Five years ago, I started my adventure with photography, after I quit my job due to the economic crisis that devastated my country. We all went through a rough patch. Photography gave me a new life, and a new perspective on life! Books, exhibitions, workshops. I experimented with different genres — from landscape, to still life, to portraits, and macro, letting myself being amazed by the magic of light and colors. Yet, something important was lacking. So, street photography and social documentary were the natural conclusion of the search, and as of three years ago these are my primary interests. And it cannot be otherwise. I love people and their stories, I have dealt with them for so many years, and now today, with my camera, I feel very much connected to them, and so comfortable in a way I never had before.
Do you feel it is a difference mind set or approach when you are photographing at home in Italy vs. while you are visiting other places?
My mindset is pretty much the same, both in my country and abroad. I am very open, eager. A hunter ready to react and interact with what draws my attention and interest. And I usually do not know what it is until I see it, as serendipity plays a big role in my work. Very rarely do I go out with any concept in mind — my instinct drives me. Rome is an open book to me, I know all the corners of this city, but even when I go back to the same places, I let it surprise me.
Though my mindset is the same, my approach at home, on the other hand, is different. As Grazia Neri (the founder of the most important Italian photo agency, now closed) said once, the privacy law is killing the daily life genre. Unfortunately it is true. This concern is mirrored in my many photographs with shadows, silhouettes and people’s backs. Often not an aesthetic choice but a necessity. I am developing a sixth sense of when it is wiser to step back or even not to click.
In Italy laws are never clear enough, and this is an issue I take into account when I walk the streets in my country. Without generalizing, things are a bit different abroad, where I feel less suspiciousness, and more photography friendliness. Paris, for example, was a surprise to me, people seem very accustomed to being photographed, as it is in several countries outside Europe that I have visited recently. Or maybe, in some places, there is less consciousness of this fluid concept of privacy.
Anyway, in both situations I look for a close contact, even for eye contact, that to me it is a sort of a mutual and mute deal between two strangers that meet for a split second. I am not only an observer, an outsider freezing fleeting moments of strangers. I feel part of the stage, and close to the people I document. Of course, I have many pictures where people are totally unaware of being photographed, but the ones I like most, that I feel closest to me, are those where I am there too, with them and their look, successfully frozen in time with my camera.
To what extent does being a woman play into this approach?
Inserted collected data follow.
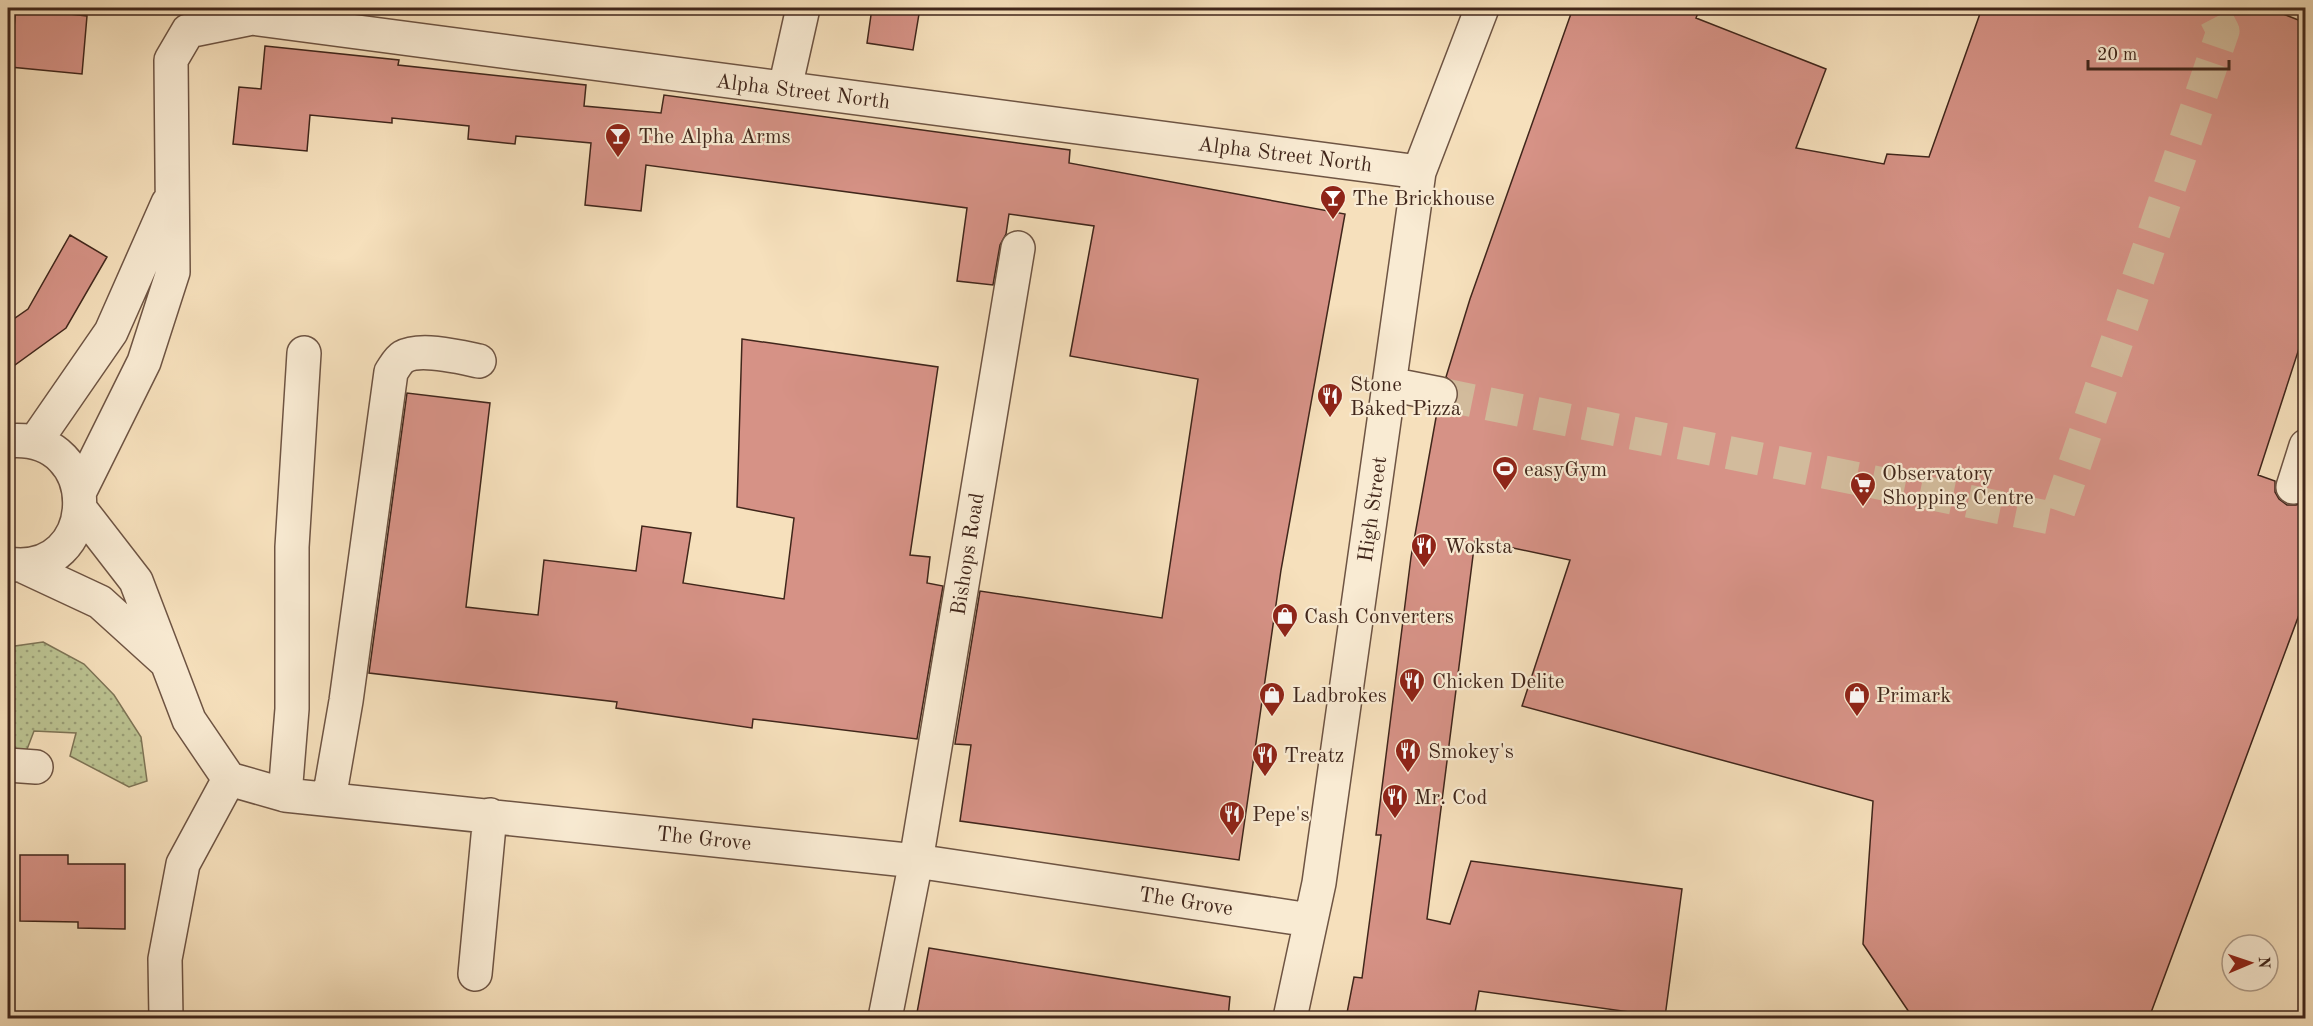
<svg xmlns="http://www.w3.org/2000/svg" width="2313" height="1026" font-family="'Old Standard TT',serif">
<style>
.grass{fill:url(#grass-dots);stroke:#7e7456;stroke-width:1.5}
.building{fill:#d69286;stroke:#40261b;stroke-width:1.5}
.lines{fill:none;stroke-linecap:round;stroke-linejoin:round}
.minor-tunnel{stroke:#d2bb9c;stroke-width:33;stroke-dasharray:33 16;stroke-linecap:butt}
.minor-casing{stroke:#6e5443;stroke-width:36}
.path{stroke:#40261b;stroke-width:4;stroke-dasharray:4.5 3;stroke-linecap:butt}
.minor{stroke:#f9ebd3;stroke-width:33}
.labels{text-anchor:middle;stroke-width:4.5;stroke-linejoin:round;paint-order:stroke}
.street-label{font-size:21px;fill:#40261b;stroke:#f9ebd3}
.poi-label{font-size:21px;fill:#40261b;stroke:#f9ebd3;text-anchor:start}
</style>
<defs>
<pattern id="grass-dots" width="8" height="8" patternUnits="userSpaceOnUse" patternTransform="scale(1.5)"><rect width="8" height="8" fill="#bbc291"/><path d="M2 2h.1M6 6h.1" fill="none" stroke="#999d76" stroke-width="1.8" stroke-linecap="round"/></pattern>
</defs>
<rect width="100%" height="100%" fill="#f6e0bc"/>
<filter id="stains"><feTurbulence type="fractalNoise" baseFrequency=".00333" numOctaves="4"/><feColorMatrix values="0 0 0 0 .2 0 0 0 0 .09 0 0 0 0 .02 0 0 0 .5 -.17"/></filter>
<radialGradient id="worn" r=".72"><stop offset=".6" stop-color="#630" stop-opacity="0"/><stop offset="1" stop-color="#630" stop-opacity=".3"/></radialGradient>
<!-- grass -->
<path class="grass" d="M43,642L84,664L114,695L141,737L147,781L129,787L70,756L76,733L34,731L26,752L8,750V647Z"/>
<!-- building -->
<path class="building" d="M16,8L87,16L82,74L10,67Z
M872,8H920L913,50L867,43Z
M1573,8H1700L1696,18L1826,69L1796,148L1884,164L1887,154L1929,157L1982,8H2268L2306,23V327L2258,475L2275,481V492L2279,499L2287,505H2296L2306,501V596L2149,1018H1913L1863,944L1873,801L1522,706L1570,560L1475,540L1427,919L1450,924L1471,861L1682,889L1665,1017L1479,991L1474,1018H1346L1354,977L1362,978L1381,835H1376L1411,557L1437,412L1447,411L1454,407L1458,398L1457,387L1446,377L1470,299Z
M265,46L399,60L398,65L586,85L584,106L661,113L664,95L1070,150L1069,163L1345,214L1281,570L1239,860L960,821L971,745L955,744L980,591L1162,618L1198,379L1070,356L1094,226L1009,214L1006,234L1000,245L993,285L957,281L967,208L646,165L641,211L585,205L591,143L516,136L515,144L468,139L469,126L392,118V123L310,115L307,151L233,144L239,87L261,89Z
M70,235L107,257L66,328L8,370V323L28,309Z
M742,339L938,367L910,555L930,557L927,583L943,586L917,739L753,719L752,728L616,708L617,702L369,673L407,393L490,403L466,607L538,615L544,560L636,571L642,526L691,533L683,583L784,599L794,518L737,507Z
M20,855H68V864H125V929L78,928V922L20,921Z
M929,948L1230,997L1228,1018H916Z"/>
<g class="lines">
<!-- minor-tunnel -->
<path class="minor-tunnel" d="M1440,394L2056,519L2223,31L2211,8"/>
<defs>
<path id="minor" d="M785,88L803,8
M1389,384L1440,394
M8,441C106,432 101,578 8,564
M35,442L111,332L168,203
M2293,487L2306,446
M80,491L144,362L173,272L171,60L188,31L252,18L1419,172
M81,510L136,581L189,720L229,779L285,795L916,861L1310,920
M25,567L100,602L164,660
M8,765L36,767
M285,795L292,709V547L304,353
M329,799L346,701L391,372C394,368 398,360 403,357C420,347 460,357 479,361
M475,974L490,815
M166,1018L165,959L183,864L229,779
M885,1018L916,861L1018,248
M1290,1018L1319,883L1419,172L1482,8"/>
</defs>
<!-- minor casing -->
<use href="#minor" class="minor-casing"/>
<!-- path -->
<path class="path" d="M143,8L153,13"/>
<!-- minor -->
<use href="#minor" class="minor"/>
</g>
<!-- icons -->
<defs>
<symbol id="bar-pin" viewBox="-11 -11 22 30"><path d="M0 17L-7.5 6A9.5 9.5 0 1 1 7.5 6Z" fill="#8f2418" stroke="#f9ebd3"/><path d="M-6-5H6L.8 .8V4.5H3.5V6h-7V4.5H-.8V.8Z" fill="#fff"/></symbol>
<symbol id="restaurant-pin" viewBox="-11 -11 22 30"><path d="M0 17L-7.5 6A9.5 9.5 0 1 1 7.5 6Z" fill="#8f2418" stroke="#f9ebd3"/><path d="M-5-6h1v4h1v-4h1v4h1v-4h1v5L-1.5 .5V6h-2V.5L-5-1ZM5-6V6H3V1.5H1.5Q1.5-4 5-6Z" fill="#fff"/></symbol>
<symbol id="stadium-pin" viewBox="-11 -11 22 30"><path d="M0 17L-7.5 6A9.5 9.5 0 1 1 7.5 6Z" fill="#8f2418" stroke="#f9ebd3"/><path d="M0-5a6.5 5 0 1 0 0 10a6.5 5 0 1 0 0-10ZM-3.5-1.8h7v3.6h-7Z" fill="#fff"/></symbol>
<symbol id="supermarket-pin" viewBox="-11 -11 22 30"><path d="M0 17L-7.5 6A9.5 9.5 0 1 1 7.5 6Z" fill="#8f2418" stroke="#f9ebd3"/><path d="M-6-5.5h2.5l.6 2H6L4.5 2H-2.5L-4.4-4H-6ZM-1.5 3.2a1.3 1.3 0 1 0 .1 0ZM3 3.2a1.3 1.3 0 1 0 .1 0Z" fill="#fff"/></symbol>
<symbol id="shop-pin" viewBox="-11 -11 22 30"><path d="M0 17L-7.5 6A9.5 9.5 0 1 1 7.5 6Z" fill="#8f2418" stroke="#f9ebd3"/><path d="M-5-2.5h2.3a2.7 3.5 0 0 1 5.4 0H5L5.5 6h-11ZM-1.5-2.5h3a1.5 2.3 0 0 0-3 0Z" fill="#fff"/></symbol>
</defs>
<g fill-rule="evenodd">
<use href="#bar-pin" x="603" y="121" width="30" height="40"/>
<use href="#bar-pin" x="1318" y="183" width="30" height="40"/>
<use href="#restaurant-pin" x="1315" y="381" width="30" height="40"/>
<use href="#stadium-pin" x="1490" y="454" width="30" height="40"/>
<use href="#supermarket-pin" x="1848" y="470" width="30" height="40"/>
<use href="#restaurant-pin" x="1409" y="531" width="30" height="40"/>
<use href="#shop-pin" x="1270" y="601" width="30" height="40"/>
<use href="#restaurant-pin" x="1397" y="666" width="30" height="40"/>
<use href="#shop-pin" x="1257" y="680" width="30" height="40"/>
<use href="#shop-pin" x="1842" y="680" width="30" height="40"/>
<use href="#restaurant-pin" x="1393" y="736" width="30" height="40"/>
<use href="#restaurant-pin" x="1250" y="740" width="30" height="40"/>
<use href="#restaurant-pin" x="1380" y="782" width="30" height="40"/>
<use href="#restaurant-pin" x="1217" y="799" width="30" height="40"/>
</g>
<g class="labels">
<!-- street labels -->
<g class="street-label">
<text transform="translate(803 91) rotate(7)" y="7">Alpha Street North</text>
<text transform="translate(1285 154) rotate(7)" y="7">Alpha Street North</text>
<text transform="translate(1372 509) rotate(-82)" y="7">High Street</text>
<text transform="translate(967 554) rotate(-81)" y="7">Bishops Road</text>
<text transform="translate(704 838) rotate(6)" y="7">The Grove</text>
<text transform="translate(1186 901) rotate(9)" y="7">The Grove</text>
</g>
<!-- poi labels -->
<g class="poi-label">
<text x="638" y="143">The Alpha Arms</text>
<text x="1352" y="205">The Brickhouse</text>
<text x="1350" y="391">Stone<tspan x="1350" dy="24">Baked Pizza</tspan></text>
<text x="1524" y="476">easyGym</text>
<text x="1882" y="480">Observatory<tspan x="1882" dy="24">Shopping Centre</tspan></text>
<text x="1444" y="553">Woksta</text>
<text x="1304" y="623">Cash Converters</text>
<text x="1432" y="688">Chicken Delite</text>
<text x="1292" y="702">Ladbrokes</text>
<text x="1876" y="702">Primark</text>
<text x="1428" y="758">Smokey's</text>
<text x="1284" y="762">Treatz</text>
<text x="1414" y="804">Mr. Cod</text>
<text x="1252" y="821">Pepe's</text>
</g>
</g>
<!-- margin -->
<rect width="2313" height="1026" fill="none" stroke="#f6e0bc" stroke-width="30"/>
<rect x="9" y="9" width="2295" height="1008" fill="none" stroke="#40261b" stroke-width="3"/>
<rect x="15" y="15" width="2283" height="996" fill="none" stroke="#40261b" stroke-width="1.5"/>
<!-- north arrow -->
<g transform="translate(2250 963) rotate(88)"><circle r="28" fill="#f9ebd3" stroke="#af9c89" stroke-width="1.5"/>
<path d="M0-4.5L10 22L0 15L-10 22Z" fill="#8f2418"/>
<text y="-9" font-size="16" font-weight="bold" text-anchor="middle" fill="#40261b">N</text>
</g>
<!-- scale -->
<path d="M2088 60v9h141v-9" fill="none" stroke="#40261b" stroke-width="3"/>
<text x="2097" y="60" font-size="18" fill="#40261b" stroke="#f9ebd3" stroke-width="4.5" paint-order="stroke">20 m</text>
<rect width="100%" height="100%" filter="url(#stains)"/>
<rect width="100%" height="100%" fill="url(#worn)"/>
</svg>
The access of women to some subjects, like children for example, is certainly unrivaled when compared to men. But, being a woman does not make things easier, and it is not always true that people on the streets are more compliant with us. In London, once I was asked to stop making pictures of children playing in a square. I was astonished as the place was full of photographers, and I was acting openly and not in a sneaky way. I stopped and moved on. And this was not the only time. I think that it does not really matter being a woman or a man, it depends on the culture we deal with, and on our attitude and approach, that must be always respectful.